▶ [Job item]
Although the records contain pictures, the copy should leave them out and match everything else exactly.

▶ [Provided entries]

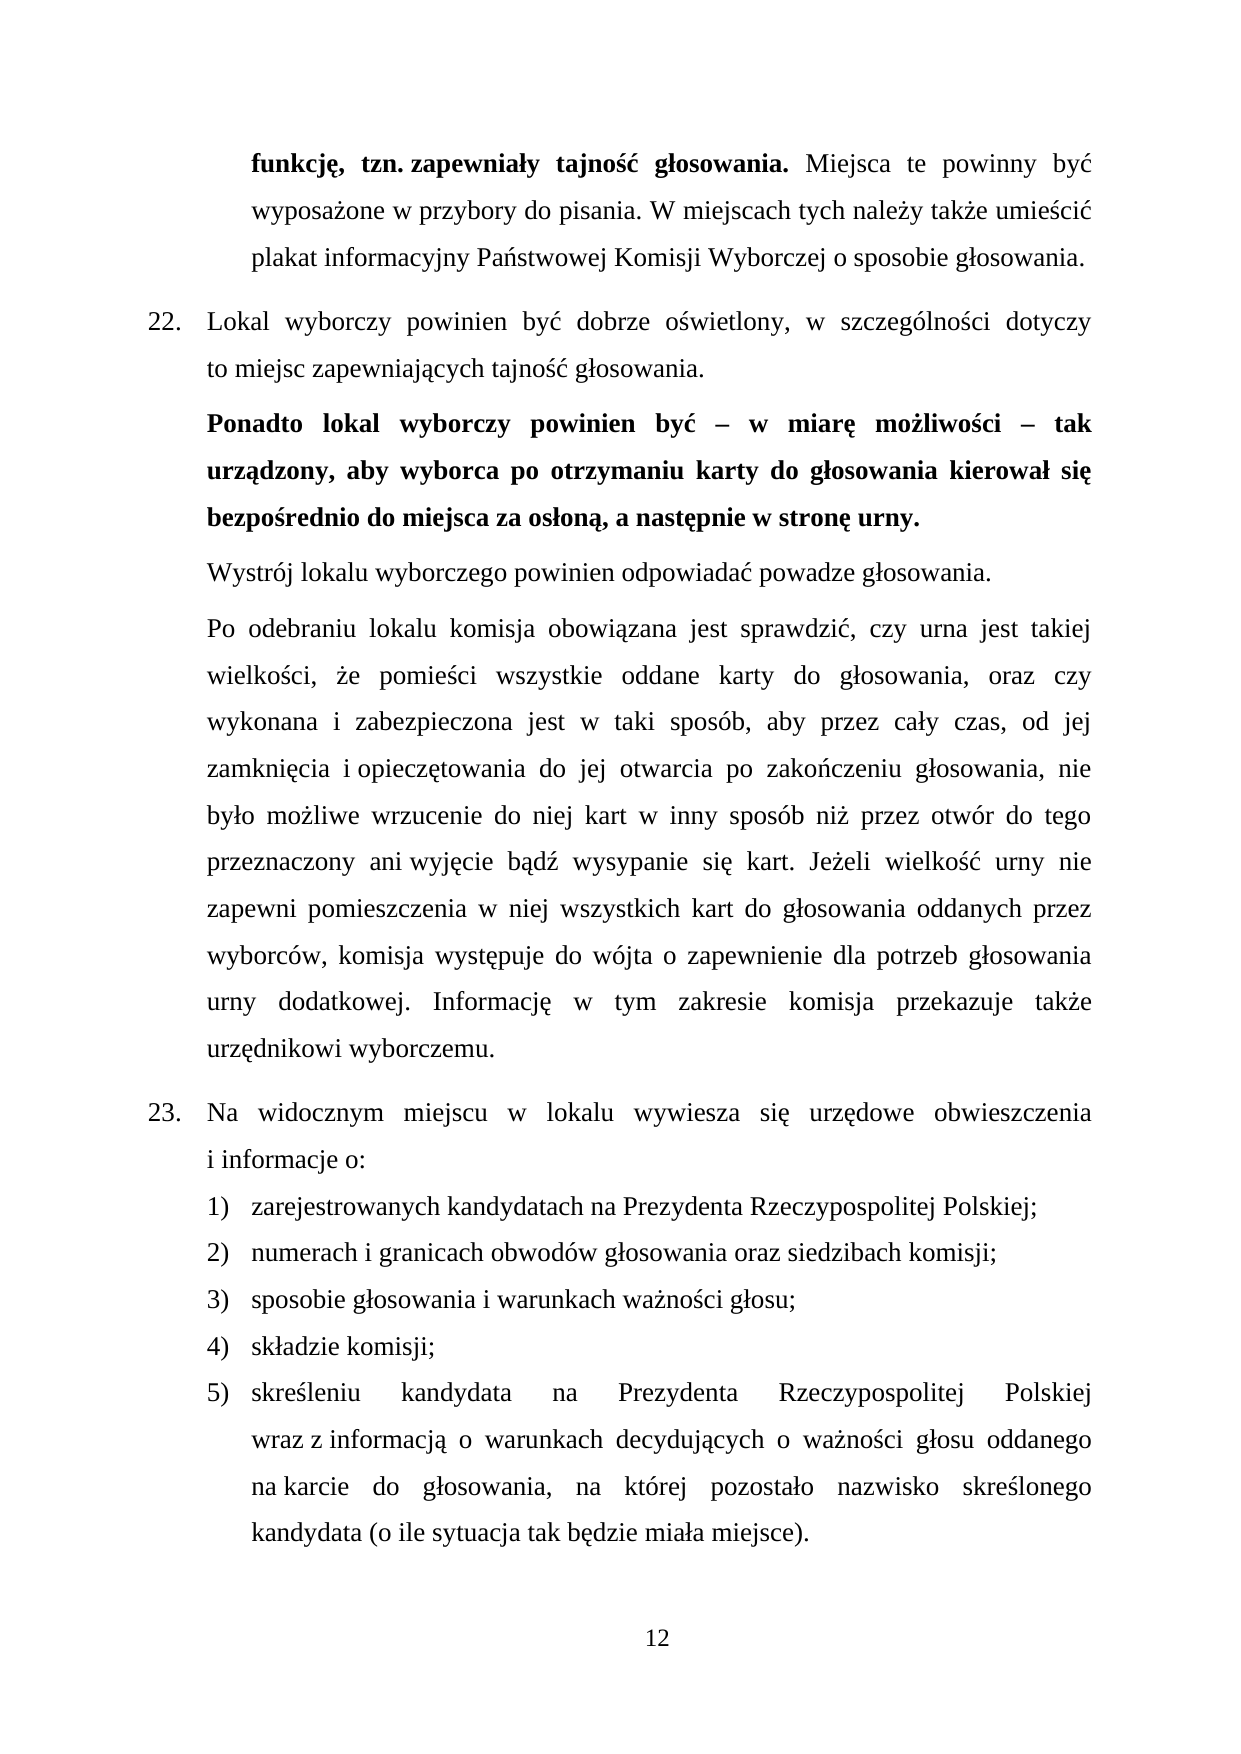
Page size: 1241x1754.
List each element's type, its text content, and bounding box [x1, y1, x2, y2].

list Po odebraniu lokalu komisja obowiązana jest sprawdzić, czy urna jest takiej wielkości, że pomieści wszystkie oddane karty do głosowania, oraz czy wykonana i zabezpieczona jest w taki sposób, aby przez cały czas, od jej zamknięcia i opieczętowania do jej otwarcia po zakończeniu głosowania, nie było możliwe wrzucenie do niej kart w inny sposób niż przez otwór do tego przeznaczony ani wyjęcie bądź wysypanie się kart. Jeżeli wielkość urny nie zapewni pomieszczenia w niej wszystkich kart do głosowania oddanych przez wyborców, komisja występuje do wójta o zapewnienie dla potrzeb głosowania urny dodatkowej. Informację w tym zakresie komisja przekazuje także urzędnikowi wyborczemu. [207, 612, 1093, 1063]
list składzie komisji; [207, 1330, 1093, 1361]
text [207, 148, 1093, 272]
list Ponadto lokal wyborczy powinien być – w miarę możliwości – tak urządzony, aby wyborca po otrzymaniu karty do głosowania kierował się bezpośrednio do miejsca za osłoną, a następnie w stronę urny. [207, 408, 1093, 532]
list Lokal wyborczy powinien być dobrze oświetlony, w szczególności dotyczy to miejsc zapewniających tajność głosowania. [148, 305, 1093, 383]
list numerach i granicach obwodów głosowania oraz siedzibach komisji; [207, 1237, 1093, 1268]
list sposobie głosowania i warunkach ważności głosu; [207, 1283, 1093, 1314]
list skreśleniu kandydata na Prezydenta Rzeczypospolitej Polskiej wraz z informacją o warunkach decydujących o ważności głosu oddanego na karcie do głosowania, na której pozostało nazwisko skreślonego kandydata (o ile sytuacja tak będzie miała miejsce). [207, 1377, 1093, 1548]
list Na widocznym miejscu w lokalu wywiesza się urzędowe obwieszczenia i informacje o: [148, 1097, 1093, 1174]
list zarejestrowanych kandydatach na Prezydenta Rzeczypospolitej Polskiej; [207, 1190, 1093, 1221]
list Wystrój lokalu wyborczego powinien odpowiadać powadze głosowania. [207, 557, 1093, 588]
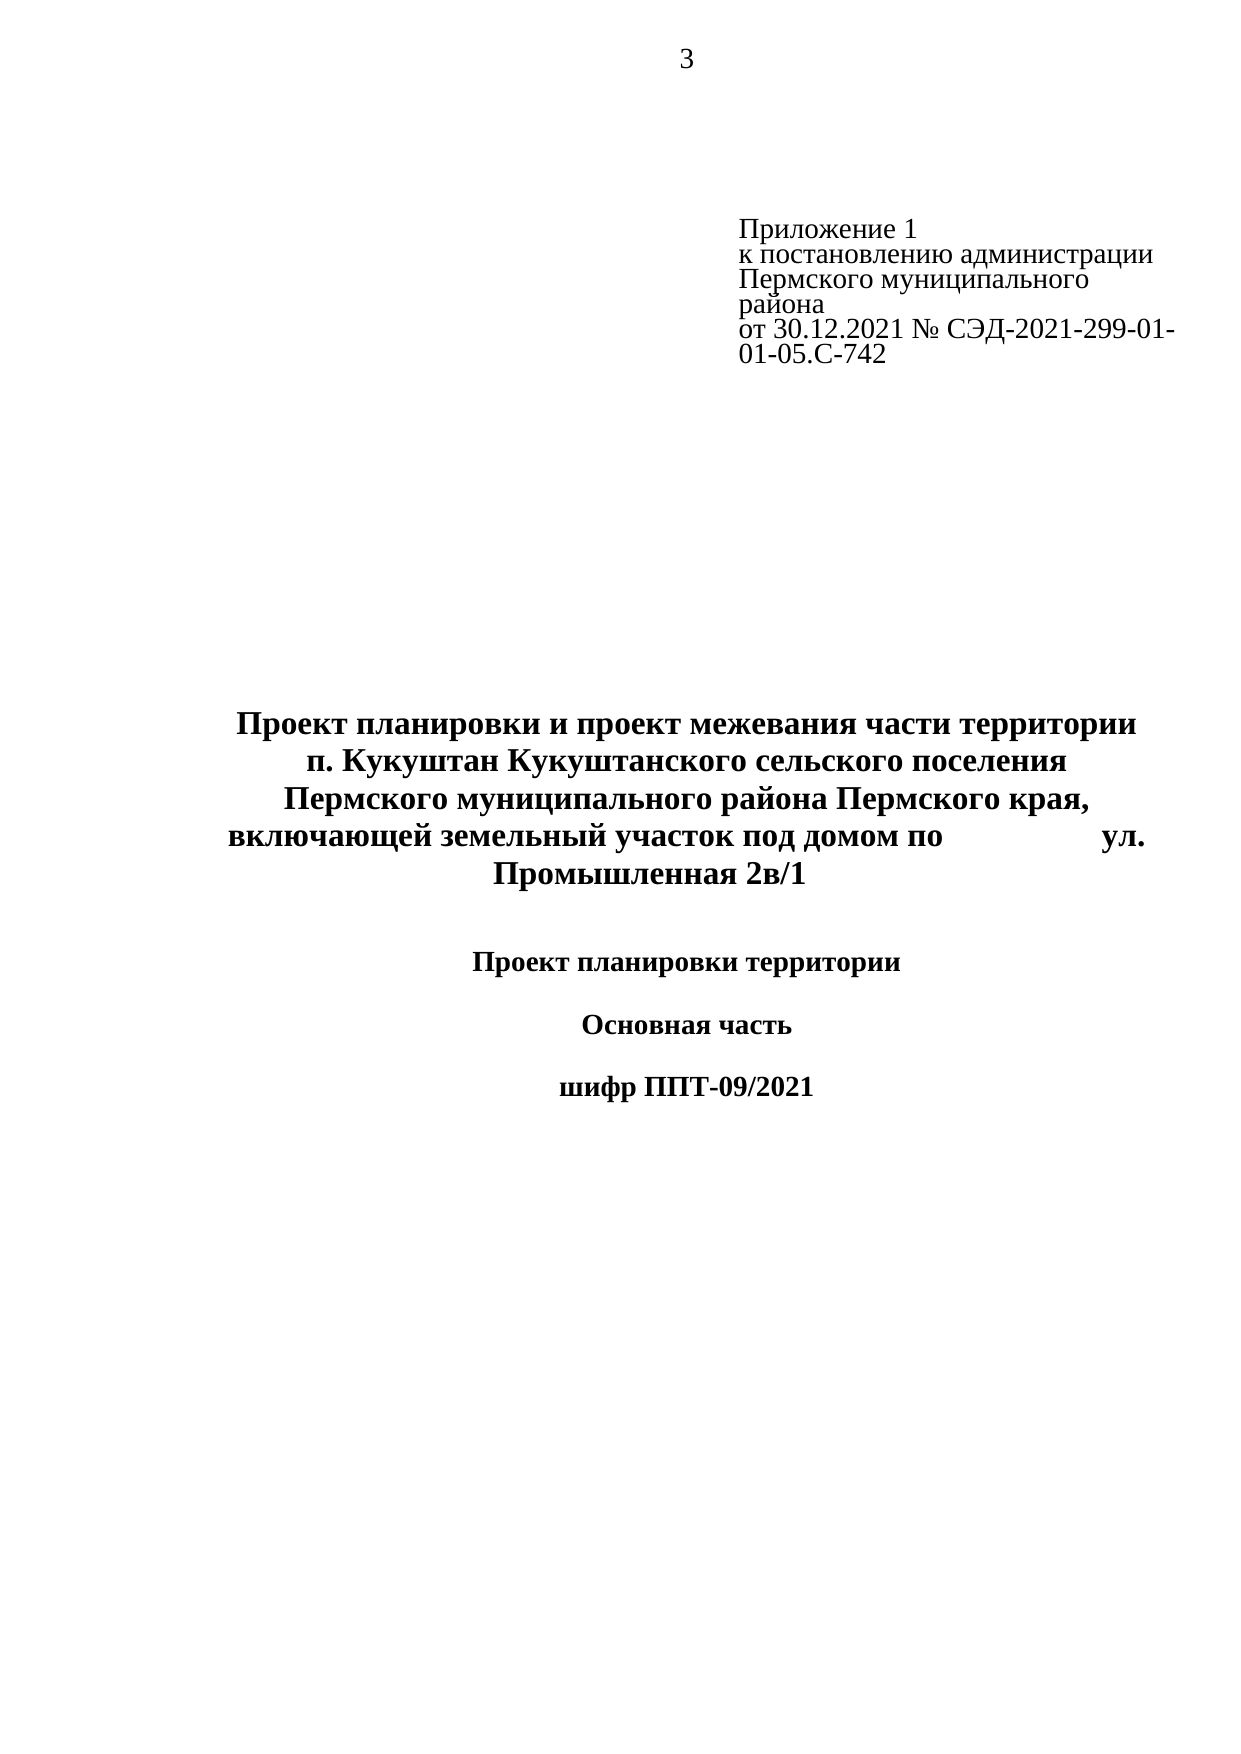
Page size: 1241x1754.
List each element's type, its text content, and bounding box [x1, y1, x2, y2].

▶ [Solution below]
Page size: 1241x1754.
List each element's type, its text content, and bounding box [x1, y1, x2, y2].

list Po odebraniu lokalu komisja obowiązana jest sprawdzić, czy urna jest takiej wielkości, że pomieści wszystkie oddane karty do głosowania, oraz czy wykonana i zabezpieczona jest w taki sposób, aby przez cały czas, od jej zamknięcia i opieczętowania do jej otwarcia po zakończeniu głosowania, nie było możliwe wrzucenie do niej kart w inny sposób niż przez otwór do tego przeznaczony ani wyjęcie bądź wysypanie się kart. Jeżeli wielkość urny nie zapewni pomieszczenia w niej wszystkich kart do głosowania oddanych przez wyborców, komisja występuje do wójta o zapewnienie dla potrzeb głosowania urny dodatkowej. Informację w tym zakresie komisja przekazuje także urzędnikowi wyborczemu. [207, 612, 1093, 1063]
list składzie komisji; [207, 1330, 1093, 1361]
text [207, 148, 1093, 272]
list Ponadto lokal wyborczy powinien być – w miarę możliwości – tak urządzony, aby wyborca po otrzymaniu karty do głosowania kierował się bezpośrednio do miejsca za osłoną, a następnie w stronę urny. [207, 408, 1093, 532]
list Lokal wyborczy powinien być dobrze oświetlony, w szczególności dotyczy to miejsc zapewniających tajność głosowania. [148, 305, 1093, 383]
list numerach i granicach obwodów głosowania oraz siedzibach komisji; [207, 1237, 1093, 1268]
list sposobie głosowania i warunkach ważności głosu; [207, 1283, 1093, 1314]
list skreśleniu kandydata na Prezydenta Rzeczypospolitej Polskiej wraz z informacją o warunkach decydujących o ważności głosu oddanego na karcie do głosowania, na której pozostało nazwisko skreślonego kandydata (o ile sytuacja tak będzie miała miejsce). [207, 1377, 1093, 1548]
list Na widocznym miejscu w lokalu wywiesza się urzędowe obwieszczenia i informacje o: [148, 1097, 1093, 1174]
list zarejestrowanych kandydatach na Prezydenta Rzeczypospolitej Polskiej; [207, 1190, 1093, 1221]
list Wystrój lokalu wyborczego powinien odpowiadać powadze głosowania. [207, 557, 1093, 588]
Page size: 1241x1754.
List each element's type, its text content, and bounding box [x1, y1, x2, y2].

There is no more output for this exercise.